Já em suas intensas relações amorosas, diz ter sofrido com suas inseguranças. O amor, em suas experiências, é sinônimo de sofrimento. “Creio que no meu caso, se transformou muito rapidamente em sofrimento, pois entro em pânico com a ideia de não merecer a outra pessoa e pensar que ela me deixará por outra. Não é bom viver neste estado de estresse. Obviamente, que isso se baseia na confiança na outra pessoa e em si mesma. Mas é o que há de mais chato nas pessoas que não têm confiança em si mesmas”, admite.
O segundo volume do diário, ainda sem data de lançamento, se encerra em 2013, ano da morte de sua filha Kate. “Fiquei incapaz de continuar a partir dali. Tinha confiança em mim em uma só coisa: ser mãe. Pensava que sabia fazer isso melhor do que todo mundo. Era tudo perfeito. Minhas filhas eram divinas e também se davam muito bem entre elas. A morte de Kate transformou tudo completamente em um tipo de caos. E somos obrigados a viver com isso, como alguém que perdeu um braço, uma perna, duas pernas, e tem de aprender a viver com o resto do corpo. Faz mais de cinco anos. Na preparação do diário, não podia lhe telefonar para dizer: ‘Olha, li no diário que você fazia isso e aquilo…’. Mas todo mundo que perdeu alguém conhece isso”.
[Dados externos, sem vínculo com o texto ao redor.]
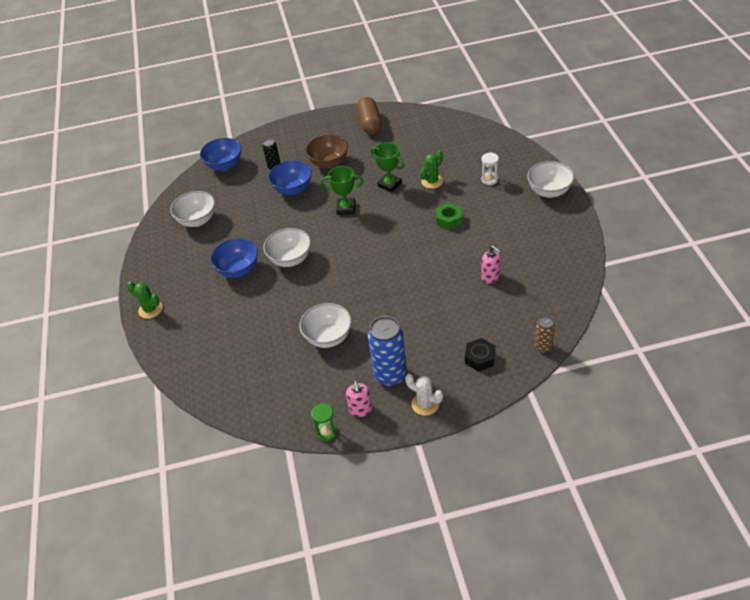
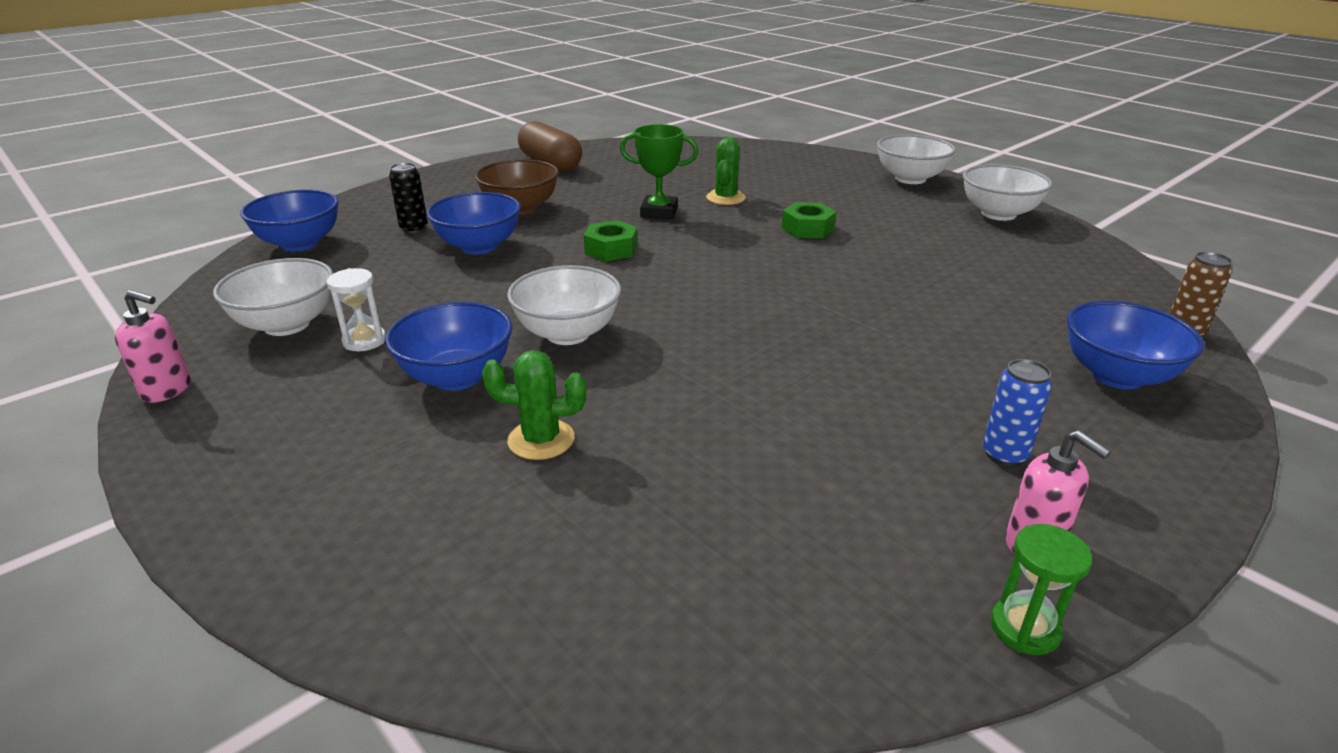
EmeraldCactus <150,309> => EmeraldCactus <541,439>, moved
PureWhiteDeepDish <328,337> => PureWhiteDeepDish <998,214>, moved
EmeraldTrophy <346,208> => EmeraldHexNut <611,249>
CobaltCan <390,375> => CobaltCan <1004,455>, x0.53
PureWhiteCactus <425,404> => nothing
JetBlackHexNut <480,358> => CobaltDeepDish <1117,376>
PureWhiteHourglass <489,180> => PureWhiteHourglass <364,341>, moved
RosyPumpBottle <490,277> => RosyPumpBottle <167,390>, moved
Jane Birkin acrescentou alguns textos explicativos em meio ao diário, para contextualizar certas passagens, e também incluiu desenhos feitos por ela na época, que ilustravam suas confissões íntimas. O primeiro tomo, de 350 páginas, termina em 1982, em um período que cobre suas descobertas adolescentes e a formação do lendário casal com Serge Gainsbourg. Entre tantas revelações pessoais e histórias de vida, fica-se sabendo também que, em 1976, o então desconhecido Gérard Depardieu atuou no filme “Je t’aime moi non plus”, escrito e dirigido por Serge Gainsbourg e também estrelado por Jane Birkin, em troca de uma caixa de champagne.